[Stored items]
· · · · · · ·

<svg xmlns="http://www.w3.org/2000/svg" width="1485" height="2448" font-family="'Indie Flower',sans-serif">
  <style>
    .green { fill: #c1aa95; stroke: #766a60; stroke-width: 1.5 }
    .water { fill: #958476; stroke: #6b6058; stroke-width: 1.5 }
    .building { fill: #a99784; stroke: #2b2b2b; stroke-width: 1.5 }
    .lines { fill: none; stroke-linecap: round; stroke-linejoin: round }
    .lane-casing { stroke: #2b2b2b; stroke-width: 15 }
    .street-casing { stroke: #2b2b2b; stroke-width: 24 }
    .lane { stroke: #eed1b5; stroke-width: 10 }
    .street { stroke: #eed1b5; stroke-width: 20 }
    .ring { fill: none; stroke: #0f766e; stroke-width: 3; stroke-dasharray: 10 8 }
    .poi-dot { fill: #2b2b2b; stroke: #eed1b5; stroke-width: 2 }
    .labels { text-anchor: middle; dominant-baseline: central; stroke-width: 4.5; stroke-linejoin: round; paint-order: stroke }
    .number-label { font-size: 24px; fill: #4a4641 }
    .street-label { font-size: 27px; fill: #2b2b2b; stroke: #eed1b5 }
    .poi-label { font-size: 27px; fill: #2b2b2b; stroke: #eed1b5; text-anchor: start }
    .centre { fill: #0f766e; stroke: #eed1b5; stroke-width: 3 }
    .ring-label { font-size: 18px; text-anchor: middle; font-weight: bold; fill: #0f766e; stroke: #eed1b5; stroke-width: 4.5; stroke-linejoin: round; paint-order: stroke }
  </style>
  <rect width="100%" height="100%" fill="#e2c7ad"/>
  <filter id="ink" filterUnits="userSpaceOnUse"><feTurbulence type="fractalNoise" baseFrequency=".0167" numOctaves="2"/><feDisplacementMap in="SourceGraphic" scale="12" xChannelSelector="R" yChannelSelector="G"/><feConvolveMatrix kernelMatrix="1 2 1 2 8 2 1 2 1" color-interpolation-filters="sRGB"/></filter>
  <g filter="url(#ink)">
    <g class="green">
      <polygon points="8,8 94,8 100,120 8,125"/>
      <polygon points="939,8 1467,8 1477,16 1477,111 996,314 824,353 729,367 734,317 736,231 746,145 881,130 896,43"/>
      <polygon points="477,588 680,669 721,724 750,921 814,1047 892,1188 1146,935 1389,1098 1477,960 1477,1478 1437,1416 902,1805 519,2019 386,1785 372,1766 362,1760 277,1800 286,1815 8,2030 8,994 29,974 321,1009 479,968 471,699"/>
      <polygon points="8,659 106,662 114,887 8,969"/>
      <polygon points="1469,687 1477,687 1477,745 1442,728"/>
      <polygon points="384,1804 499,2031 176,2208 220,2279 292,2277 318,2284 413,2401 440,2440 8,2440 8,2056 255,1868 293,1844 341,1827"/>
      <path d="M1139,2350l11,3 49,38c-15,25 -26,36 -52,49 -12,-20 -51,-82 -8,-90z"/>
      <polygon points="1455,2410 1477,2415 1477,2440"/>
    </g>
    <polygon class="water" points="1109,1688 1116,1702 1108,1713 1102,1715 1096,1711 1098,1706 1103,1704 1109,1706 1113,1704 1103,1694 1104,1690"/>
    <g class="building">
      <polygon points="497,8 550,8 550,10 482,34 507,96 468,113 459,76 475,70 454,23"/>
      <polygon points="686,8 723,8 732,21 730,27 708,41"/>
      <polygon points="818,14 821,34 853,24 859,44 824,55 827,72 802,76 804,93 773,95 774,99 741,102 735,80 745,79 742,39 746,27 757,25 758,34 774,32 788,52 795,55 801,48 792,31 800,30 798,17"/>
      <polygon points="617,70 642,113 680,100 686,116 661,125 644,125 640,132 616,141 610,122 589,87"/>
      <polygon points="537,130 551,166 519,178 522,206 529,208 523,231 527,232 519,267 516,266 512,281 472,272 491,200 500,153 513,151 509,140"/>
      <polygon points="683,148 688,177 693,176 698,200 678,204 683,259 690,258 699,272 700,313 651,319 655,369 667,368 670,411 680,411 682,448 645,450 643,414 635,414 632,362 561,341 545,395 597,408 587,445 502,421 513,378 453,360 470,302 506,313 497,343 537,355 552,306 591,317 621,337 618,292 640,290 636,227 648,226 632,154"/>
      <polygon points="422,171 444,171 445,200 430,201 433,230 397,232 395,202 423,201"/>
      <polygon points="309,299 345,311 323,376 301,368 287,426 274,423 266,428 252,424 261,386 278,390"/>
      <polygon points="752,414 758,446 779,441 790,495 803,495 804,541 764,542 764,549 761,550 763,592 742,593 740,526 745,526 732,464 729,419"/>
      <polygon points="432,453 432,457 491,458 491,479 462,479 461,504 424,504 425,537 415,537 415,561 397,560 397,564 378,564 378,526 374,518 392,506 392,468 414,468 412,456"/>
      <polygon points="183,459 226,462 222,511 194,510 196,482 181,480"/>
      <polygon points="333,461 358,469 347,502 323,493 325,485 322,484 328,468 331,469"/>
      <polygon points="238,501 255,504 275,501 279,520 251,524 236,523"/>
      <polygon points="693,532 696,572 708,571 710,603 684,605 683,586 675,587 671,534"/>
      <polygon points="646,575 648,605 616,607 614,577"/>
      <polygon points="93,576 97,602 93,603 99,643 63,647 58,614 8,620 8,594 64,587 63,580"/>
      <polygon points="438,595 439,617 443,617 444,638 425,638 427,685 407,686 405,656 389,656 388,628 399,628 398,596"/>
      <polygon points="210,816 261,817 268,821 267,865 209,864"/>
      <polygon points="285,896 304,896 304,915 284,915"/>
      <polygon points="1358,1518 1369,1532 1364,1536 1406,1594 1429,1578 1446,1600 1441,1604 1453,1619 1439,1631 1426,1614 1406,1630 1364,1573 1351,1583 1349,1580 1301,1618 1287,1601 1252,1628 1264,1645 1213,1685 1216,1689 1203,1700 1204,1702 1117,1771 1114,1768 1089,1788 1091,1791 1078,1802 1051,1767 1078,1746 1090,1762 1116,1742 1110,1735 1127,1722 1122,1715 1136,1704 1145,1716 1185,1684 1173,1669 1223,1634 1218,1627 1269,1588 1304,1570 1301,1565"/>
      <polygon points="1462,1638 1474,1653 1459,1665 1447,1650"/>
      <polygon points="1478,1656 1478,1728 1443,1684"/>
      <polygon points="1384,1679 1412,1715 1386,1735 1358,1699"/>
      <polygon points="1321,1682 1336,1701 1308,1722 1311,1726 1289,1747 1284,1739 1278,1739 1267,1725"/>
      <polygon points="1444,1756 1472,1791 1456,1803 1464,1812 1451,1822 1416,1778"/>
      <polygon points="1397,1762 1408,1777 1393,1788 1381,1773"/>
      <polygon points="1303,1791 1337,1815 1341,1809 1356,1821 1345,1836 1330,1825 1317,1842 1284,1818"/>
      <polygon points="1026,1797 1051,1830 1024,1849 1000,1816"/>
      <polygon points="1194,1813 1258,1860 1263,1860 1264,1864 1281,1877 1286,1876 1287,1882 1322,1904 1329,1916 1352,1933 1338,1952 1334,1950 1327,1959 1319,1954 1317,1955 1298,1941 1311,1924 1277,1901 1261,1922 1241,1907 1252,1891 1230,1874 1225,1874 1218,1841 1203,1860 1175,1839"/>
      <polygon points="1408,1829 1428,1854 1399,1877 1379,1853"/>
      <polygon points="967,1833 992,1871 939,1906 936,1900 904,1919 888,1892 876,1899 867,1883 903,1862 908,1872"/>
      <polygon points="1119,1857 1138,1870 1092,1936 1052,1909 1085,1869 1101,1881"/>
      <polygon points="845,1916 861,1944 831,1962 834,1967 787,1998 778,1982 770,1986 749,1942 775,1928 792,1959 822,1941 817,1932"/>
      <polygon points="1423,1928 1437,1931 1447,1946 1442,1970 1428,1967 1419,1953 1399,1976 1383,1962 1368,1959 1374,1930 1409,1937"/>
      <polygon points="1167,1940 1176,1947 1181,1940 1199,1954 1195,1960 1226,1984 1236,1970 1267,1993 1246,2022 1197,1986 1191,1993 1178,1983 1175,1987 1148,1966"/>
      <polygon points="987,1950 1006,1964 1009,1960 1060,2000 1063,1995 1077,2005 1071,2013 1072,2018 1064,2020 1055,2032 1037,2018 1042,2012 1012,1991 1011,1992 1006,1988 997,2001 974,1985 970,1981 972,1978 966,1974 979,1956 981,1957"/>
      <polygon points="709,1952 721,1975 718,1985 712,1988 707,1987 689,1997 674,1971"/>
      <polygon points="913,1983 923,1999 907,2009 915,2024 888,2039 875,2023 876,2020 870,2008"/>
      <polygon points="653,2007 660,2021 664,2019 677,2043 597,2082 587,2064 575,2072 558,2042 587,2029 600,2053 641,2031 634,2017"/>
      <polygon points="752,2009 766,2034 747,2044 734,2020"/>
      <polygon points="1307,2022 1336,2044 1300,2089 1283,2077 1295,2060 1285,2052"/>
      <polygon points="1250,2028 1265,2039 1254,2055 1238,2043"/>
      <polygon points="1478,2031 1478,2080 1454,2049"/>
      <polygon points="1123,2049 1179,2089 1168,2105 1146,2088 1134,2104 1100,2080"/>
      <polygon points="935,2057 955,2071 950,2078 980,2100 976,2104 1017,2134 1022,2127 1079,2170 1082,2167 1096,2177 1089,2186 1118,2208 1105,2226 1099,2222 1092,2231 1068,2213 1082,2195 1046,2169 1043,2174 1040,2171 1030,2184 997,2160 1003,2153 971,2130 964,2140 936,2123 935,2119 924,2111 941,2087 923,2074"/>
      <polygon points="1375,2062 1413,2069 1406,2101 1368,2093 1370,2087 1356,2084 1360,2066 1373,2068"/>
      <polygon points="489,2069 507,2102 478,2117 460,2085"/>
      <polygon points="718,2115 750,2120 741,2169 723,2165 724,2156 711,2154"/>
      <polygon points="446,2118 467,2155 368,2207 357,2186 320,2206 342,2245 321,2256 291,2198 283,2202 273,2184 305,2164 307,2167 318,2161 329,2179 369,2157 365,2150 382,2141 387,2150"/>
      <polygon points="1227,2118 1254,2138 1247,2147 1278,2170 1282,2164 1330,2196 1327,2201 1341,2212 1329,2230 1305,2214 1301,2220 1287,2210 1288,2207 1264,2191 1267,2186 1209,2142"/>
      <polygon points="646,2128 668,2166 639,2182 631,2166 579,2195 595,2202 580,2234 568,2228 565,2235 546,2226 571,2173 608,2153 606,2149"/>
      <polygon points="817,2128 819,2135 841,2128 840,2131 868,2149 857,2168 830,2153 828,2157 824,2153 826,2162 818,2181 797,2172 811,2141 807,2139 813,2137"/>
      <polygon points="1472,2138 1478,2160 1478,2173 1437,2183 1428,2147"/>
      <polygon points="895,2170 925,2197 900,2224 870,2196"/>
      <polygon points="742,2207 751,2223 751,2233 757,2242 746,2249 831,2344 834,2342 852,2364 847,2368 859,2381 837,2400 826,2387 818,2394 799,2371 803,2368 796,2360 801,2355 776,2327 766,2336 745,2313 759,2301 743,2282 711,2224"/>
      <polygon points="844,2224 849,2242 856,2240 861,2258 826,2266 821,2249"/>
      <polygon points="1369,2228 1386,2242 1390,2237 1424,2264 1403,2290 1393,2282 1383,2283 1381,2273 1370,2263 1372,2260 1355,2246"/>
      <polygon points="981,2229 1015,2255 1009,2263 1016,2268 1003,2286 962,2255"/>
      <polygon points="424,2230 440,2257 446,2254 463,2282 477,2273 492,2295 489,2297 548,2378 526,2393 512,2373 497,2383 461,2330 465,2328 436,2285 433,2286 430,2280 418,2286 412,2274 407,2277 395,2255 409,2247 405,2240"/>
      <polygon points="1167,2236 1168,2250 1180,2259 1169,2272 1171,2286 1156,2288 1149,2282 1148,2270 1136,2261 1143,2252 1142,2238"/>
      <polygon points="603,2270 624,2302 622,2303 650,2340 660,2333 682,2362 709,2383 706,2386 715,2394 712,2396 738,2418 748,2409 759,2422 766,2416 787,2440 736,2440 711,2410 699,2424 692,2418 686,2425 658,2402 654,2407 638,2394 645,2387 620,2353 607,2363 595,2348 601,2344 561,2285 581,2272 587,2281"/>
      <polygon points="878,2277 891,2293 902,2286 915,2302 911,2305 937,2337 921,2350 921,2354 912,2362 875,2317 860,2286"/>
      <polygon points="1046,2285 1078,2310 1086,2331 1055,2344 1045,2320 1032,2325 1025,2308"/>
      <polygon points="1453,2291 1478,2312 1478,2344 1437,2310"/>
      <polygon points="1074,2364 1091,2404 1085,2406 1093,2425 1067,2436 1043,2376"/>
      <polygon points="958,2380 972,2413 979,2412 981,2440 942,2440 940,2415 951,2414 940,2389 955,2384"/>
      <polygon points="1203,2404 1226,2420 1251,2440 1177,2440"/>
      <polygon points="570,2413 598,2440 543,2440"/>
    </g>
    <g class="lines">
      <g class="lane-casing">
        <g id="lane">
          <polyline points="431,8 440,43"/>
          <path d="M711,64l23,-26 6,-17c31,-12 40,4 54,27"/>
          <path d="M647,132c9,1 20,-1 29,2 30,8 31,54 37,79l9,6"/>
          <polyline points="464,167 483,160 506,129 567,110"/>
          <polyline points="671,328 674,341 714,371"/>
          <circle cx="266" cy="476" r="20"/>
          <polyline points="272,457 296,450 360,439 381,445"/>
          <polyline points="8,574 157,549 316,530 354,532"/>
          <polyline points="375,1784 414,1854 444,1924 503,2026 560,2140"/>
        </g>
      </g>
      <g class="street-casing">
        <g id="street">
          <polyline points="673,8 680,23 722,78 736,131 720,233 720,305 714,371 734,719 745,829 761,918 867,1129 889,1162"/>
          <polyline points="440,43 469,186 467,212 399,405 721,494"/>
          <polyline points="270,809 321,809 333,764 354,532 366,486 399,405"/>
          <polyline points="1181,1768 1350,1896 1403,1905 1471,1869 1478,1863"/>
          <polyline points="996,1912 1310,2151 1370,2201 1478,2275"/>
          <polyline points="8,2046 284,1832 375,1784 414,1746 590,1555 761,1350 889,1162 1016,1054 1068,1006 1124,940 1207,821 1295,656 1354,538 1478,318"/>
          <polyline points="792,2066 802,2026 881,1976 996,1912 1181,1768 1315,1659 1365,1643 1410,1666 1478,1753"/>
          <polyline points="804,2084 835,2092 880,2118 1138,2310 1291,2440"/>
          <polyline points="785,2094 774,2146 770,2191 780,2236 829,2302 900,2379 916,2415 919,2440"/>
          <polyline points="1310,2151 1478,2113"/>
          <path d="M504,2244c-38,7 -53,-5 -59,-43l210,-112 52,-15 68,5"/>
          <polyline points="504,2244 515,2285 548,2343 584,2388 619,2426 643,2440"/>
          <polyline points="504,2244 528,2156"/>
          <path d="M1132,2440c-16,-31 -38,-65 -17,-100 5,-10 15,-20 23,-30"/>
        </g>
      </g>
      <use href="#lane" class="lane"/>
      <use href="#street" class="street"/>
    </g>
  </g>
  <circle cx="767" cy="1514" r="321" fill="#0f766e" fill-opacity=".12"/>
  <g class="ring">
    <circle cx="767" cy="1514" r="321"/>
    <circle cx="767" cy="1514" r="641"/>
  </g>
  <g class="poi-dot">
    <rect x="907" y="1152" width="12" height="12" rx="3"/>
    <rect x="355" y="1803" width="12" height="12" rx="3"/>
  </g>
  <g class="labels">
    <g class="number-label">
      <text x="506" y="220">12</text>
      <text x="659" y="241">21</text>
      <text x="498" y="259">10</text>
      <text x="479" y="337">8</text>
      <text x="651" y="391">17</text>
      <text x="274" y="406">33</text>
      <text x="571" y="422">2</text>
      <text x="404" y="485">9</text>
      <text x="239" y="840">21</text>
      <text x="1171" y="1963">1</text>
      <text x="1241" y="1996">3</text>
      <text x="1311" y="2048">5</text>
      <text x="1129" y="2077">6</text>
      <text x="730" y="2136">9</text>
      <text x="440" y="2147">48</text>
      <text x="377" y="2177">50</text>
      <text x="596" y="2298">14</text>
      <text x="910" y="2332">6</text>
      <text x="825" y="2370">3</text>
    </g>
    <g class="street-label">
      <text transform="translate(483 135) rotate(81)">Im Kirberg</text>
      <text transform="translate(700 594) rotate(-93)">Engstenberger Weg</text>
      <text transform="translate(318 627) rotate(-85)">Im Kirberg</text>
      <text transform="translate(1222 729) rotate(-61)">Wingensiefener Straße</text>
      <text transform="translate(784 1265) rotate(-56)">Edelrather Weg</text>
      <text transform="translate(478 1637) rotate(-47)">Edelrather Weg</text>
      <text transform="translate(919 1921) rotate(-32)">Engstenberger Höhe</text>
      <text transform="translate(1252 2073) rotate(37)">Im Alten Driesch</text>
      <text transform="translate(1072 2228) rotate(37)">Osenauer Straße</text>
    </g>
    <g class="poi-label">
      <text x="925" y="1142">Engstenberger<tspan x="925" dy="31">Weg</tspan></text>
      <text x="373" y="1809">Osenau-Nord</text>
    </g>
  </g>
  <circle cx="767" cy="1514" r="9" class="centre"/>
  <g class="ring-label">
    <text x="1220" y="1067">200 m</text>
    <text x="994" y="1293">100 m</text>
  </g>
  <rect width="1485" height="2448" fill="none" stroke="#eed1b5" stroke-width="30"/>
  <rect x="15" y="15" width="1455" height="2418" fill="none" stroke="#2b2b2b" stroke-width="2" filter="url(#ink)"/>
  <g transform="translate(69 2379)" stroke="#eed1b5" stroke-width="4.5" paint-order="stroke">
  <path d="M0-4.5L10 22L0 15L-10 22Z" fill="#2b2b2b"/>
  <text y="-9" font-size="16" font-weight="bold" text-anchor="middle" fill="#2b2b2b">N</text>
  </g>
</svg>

· · · · · · ·

■ **What is expected**: If a line in the records contains the string "labels", include it in the count; report that count alone.

■ **Solution to this task**: 2